Aliás, entendimentos jurisprudenciais atécnicos podem gerar práticas tributárias igualmente impróprias. A legislação do PIS e da Cofins, por exemplo, permite a apuração de crédito decorrente da despesa de aluguel (inc. IV do art. 3º da Lei nº 10.637/2002 e da Lei nº 10.833/2003). Se o STJ, por exemplo, afirma que o afretamento a casco nu é uma locação, será que o contribuinte poderia tomar crédito de PIS e Cofins? A resposta deve ser negativa, mas fato é que a assimilação indevida pela jurisprudência de conceitos jurídicos tipificados em lei aumenta os conflitos sociais, ao invés de pacificá-los.
Até o presente momento, apenas o relator da ADI, ministro Luiz Fux, apresentou seu voto no julgamento, propondo as seguintes teses, na parte que importa para este artigo, a serem eventualmente aprovadas pelos demais ministros do STF:
3) O ICMS não incide sobre a atividade de afretamento a casco nu, definida pelo art. 2º, I da Lei nº 9.432/97;
4) O ICMS incide sobre as atividades de afretamento por tempo, afretamento por viagem e de navegação de apoio marítimo, tal como definidas pelo art. 2º, II, III e VIII da Lei nº 9.432/97 se, e somente se, o afretamento ou a navegação se limitar com exclusividade ao transporte interestadual ou intermunicipal de bens ou de pessoas.
Quanto ao item 3, como o afretamento não é transporte, o ICMS não incide sobre as três modalidades de afretamento (a casco nu, por tempo e por viagem). No que concerne ao item 4, o ministro propõe, para aprovação dos demais ministros, tese de conteúdo antielisivo, ao prever a possibilidade de incidência do ICMS se o afretamento for requalificado para transporte. Isso só pode acontecer se o Fisco entender, no caso concreto, que os elementos do afretamento não estão presentes, mas sim os elementos do transporte.
Tal proposta de tese, no meu entender, não se adequa ao papel do STF no controle abstrato de constitucionalidade. O planejamento tributário abusivo sempre foi combatido pelo Fisco e tem seu fundamento em inúmeras normas infraconstitucionais, restando dispensada, portanto, a atuação da Corte Constitucional neste domínio. Ambas as teses deveriam ser aglutinadas para afirmar que o ICMS não incide sobre o contrato de afretamento e a navegação de apoio marítimo porque são figuras jurídicas devidamente tipificadas em lei e são inconfundíveis com o serviço de transporte.

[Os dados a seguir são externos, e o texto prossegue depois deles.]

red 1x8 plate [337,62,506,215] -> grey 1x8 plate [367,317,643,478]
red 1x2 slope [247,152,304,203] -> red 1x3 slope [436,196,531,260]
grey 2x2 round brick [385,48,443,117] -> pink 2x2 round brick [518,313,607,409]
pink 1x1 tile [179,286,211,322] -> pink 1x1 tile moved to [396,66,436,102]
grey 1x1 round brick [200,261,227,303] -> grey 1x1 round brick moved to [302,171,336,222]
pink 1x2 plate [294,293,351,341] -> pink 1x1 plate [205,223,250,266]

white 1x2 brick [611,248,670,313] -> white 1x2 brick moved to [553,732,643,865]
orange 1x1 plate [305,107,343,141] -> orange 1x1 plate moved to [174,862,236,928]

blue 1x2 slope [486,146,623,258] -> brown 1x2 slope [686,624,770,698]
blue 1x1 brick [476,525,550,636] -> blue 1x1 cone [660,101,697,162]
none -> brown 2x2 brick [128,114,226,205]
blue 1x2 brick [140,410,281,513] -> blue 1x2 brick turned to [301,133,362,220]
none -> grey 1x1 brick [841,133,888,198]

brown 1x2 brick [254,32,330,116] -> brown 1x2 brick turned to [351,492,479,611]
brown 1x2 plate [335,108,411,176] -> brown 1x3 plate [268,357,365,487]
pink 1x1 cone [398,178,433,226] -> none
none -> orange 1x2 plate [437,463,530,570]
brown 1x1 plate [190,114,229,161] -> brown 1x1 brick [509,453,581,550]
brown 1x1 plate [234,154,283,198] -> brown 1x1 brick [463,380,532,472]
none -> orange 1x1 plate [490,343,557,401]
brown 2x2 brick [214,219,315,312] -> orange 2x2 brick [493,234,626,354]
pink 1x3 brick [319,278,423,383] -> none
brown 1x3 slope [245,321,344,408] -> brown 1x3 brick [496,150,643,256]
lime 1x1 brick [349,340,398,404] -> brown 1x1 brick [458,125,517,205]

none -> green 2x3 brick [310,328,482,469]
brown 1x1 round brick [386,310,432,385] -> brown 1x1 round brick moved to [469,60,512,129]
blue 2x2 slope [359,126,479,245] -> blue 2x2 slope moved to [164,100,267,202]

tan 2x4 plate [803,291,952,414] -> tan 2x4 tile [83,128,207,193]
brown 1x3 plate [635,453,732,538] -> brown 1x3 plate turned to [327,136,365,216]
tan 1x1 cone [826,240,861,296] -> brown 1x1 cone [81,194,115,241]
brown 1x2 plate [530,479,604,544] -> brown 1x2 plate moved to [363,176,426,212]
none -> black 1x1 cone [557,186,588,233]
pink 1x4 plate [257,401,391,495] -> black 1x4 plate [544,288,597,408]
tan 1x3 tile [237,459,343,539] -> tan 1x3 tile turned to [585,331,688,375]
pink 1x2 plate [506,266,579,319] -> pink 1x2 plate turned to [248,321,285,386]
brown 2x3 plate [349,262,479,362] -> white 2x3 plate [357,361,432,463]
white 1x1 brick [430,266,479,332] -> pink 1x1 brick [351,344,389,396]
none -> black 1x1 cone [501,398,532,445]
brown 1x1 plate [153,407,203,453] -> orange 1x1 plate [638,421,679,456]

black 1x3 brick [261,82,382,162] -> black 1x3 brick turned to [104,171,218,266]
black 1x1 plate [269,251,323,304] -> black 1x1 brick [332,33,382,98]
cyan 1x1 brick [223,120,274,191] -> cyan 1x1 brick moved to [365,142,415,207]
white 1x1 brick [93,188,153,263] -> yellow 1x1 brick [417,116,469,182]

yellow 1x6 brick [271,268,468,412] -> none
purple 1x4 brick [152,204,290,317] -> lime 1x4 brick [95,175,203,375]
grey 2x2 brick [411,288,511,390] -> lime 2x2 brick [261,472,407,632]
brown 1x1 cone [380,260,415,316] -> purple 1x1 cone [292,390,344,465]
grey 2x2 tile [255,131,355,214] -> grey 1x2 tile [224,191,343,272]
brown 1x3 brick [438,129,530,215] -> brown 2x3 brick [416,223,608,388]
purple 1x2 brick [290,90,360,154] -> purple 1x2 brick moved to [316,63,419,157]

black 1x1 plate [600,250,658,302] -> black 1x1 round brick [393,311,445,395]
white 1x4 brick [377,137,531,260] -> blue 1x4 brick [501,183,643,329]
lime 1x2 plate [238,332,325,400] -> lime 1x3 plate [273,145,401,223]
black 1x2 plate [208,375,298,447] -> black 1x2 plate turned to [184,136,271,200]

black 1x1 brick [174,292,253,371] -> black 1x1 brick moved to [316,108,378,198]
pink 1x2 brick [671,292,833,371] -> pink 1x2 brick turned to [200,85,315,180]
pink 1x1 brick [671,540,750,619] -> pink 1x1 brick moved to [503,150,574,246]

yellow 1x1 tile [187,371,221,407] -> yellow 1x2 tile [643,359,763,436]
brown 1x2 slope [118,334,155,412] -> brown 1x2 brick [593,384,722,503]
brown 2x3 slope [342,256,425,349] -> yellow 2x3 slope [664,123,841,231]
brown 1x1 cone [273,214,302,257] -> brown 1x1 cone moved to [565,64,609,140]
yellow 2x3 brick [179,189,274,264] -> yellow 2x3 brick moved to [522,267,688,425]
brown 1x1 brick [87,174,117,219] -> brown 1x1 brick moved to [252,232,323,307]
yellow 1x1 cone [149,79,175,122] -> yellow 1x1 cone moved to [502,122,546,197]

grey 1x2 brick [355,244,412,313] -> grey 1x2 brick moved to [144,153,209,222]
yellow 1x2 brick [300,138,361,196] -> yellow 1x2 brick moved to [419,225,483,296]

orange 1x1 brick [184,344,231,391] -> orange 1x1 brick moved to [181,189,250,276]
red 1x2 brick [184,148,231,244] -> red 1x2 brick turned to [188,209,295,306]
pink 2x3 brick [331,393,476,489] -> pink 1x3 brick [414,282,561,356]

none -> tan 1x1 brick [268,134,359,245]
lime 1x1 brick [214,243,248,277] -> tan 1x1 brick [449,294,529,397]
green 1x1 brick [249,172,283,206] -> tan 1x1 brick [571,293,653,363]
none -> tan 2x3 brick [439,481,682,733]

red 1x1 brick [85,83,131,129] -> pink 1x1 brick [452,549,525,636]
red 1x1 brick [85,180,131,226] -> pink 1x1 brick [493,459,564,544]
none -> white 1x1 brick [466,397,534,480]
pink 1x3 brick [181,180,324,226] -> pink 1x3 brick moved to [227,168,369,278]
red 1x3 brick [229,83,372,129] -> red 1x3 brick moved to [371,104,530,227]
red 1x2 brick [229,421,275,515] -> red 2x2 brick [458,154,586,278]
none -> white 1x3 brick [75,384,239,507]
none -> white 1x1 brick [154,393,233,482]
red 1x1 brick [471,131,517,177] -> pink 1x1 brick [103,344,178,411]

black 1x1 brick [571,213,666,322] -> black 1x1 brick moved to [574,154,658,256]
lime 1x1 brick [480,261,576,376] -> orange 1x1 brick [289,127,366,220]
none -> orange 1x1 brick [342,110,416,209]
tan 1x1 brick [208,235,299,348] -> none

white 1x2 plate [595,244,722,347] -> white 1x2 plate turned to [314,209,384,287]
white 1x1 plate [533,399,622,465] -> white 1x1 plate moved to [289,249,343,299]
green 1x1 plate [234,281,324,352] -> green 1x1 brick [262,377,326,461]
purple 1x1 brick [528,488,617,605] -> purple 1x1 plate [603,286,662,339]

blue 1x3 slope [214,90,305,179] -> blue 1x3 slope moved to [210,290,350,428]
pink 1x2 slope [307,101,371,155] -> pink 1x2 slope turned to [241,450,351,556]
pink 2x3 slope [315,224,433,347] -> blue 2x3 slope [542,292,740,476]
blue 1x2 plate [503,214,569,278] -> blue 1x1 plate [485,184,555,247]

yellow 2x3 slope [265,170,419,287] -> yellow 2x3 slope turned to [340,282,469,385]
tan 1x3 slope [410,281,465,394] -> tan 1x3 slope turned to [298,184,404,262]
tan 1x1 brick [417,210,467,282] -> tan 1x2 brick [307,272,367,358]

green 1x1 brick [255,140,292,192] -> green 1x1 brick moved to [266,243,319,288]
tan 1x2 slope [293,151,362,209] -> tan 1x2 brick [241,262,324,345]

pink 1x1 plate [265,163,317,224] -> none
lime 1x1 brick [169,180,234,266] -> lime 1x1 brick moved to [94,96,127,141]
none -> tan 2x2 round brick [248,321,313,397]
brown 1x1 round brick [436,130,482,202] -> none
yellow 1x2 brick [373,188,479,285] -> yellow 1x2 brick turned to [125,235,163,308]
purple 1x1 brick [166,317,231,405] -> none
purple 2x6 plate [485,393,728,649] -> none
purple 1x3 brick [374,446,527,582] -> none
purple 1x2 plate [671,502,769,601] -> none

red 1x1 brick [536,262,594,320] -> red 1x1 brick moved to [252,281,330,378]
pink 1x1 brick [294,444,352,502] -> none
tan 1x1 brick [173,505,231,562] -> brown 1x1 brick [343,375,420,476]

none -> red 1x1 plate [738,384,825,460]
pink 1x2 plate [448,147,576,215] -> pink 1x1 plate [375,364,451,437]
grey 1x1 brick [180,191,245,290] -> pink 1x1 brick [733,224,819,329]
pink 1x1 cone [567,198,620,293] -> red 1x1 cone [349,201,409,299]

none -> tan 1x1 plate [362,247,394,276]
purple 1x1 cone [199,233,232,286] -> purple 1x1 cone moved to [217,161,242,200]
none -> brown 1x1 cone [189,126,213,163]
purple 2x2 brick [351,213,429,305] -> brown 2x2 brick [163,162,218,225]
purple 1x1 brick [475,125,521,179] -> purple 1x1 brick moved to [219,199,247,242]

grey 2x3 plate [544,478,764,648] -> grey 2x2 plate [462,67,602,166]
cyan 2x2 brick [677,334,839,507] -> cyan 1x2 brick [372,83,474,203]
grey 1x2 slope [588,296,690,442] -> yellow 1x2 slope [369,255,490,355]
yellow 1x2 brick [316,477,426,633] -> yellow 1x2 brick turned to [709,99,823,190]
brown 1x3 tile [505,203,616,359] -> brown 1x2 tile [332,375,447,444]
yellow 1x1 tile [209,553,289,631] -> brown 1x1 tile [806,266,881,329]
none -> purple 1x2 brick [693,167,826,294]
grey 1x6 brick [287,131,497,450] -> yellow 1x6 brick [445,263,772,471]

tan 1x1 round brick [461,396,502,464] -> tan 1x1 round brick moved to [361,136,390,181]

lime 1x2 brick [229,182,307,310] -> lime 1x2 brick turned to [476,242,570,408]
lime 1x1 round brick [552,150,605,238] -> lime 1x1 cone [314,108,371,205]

Após o voto do ministro Luiz Fux, pediu vista dos autos o ministro Alexandre de Moraes. Em suma, espera-se que o STF conclua o julgamento da ADI nº 2.779 com a devida distinção entre o serviço de transporte, objeto de incidência do ICMS, o contrato de afretamento e a navegação de apoio marítimo. Para que a pacificação dos conflitos tributários seja efetivamente alcançada, a Suprema Corte deve evitar o uso da analogia porque todas as figuras jurídicas em debate estão devidamente tipificadas em lei.